*** STUDY MATERIAL Section Begins ***
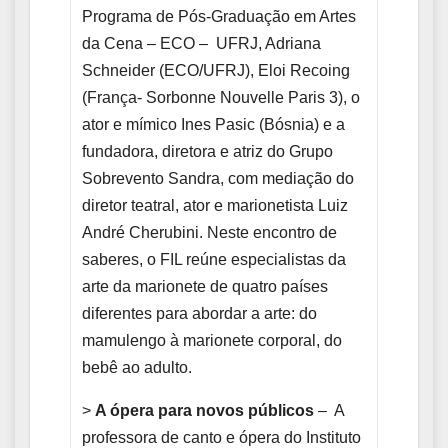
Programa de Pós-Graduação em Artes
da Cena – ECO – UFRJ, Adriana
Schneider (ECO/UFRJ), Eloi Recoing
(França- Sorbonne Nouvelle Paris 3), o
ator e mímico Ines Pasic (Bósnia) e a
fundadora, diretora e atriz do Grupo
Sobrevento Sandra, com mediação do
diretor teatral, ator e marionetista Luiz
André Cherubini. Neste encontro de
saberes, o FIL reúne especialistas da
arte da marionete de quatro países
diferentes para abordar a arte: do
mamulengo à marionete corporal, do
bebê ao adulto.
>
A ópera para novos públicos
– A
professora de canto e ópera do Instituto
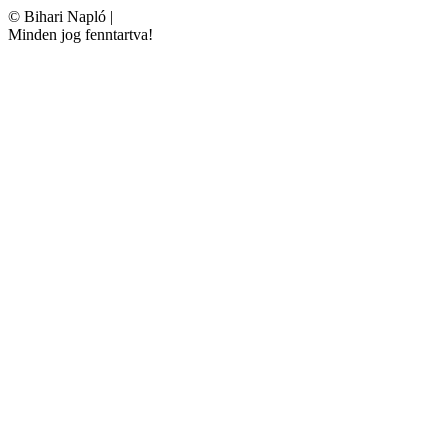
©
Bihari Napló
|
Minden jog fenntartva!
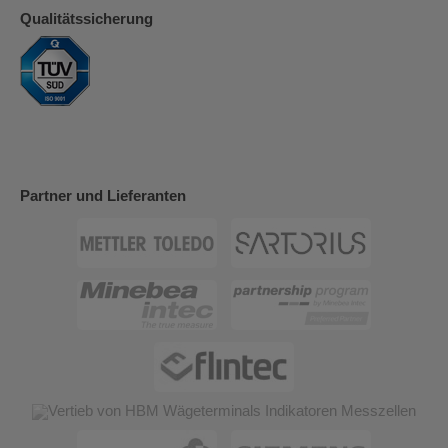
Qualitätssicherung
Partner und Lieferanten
*** STUDY MATERIAL Section Ends ***
*** STUDY MATERIAL Section Begins ***
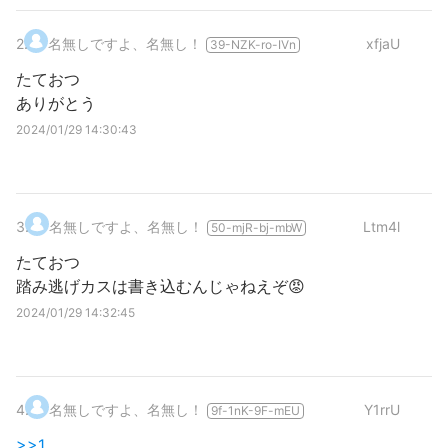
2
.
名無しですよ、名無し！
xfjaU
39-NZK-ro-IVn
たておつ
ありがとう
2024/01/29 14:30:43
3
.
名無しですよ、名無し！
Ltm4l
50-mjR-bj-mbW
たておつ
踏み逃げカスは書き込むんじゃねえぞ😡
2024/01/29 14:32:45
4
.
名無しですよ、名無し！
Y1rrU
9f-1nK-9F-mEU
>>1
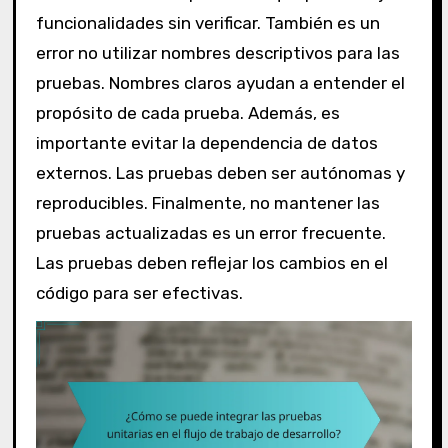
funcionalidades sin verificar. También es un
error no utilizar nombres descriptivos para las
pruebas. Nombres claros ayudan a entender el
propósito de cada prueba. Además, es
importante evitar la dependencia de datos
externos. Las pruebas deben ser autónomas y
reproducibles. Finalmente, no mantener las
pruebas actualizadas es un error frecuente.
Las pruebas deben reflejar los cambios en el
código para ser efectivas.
*** STUDY MATERIAL Section Ends ***
:: TO DO ::
What is needed is an exact copy of only the lines above from the one with "Minden jog fenntartva!" to the one with "Partner und Lieferanten", both kept, with every picture left out.

:: ANSWER BELOW ::
Minden jog fenntartva!
Qualitätssicherung
Partner und Lieferanten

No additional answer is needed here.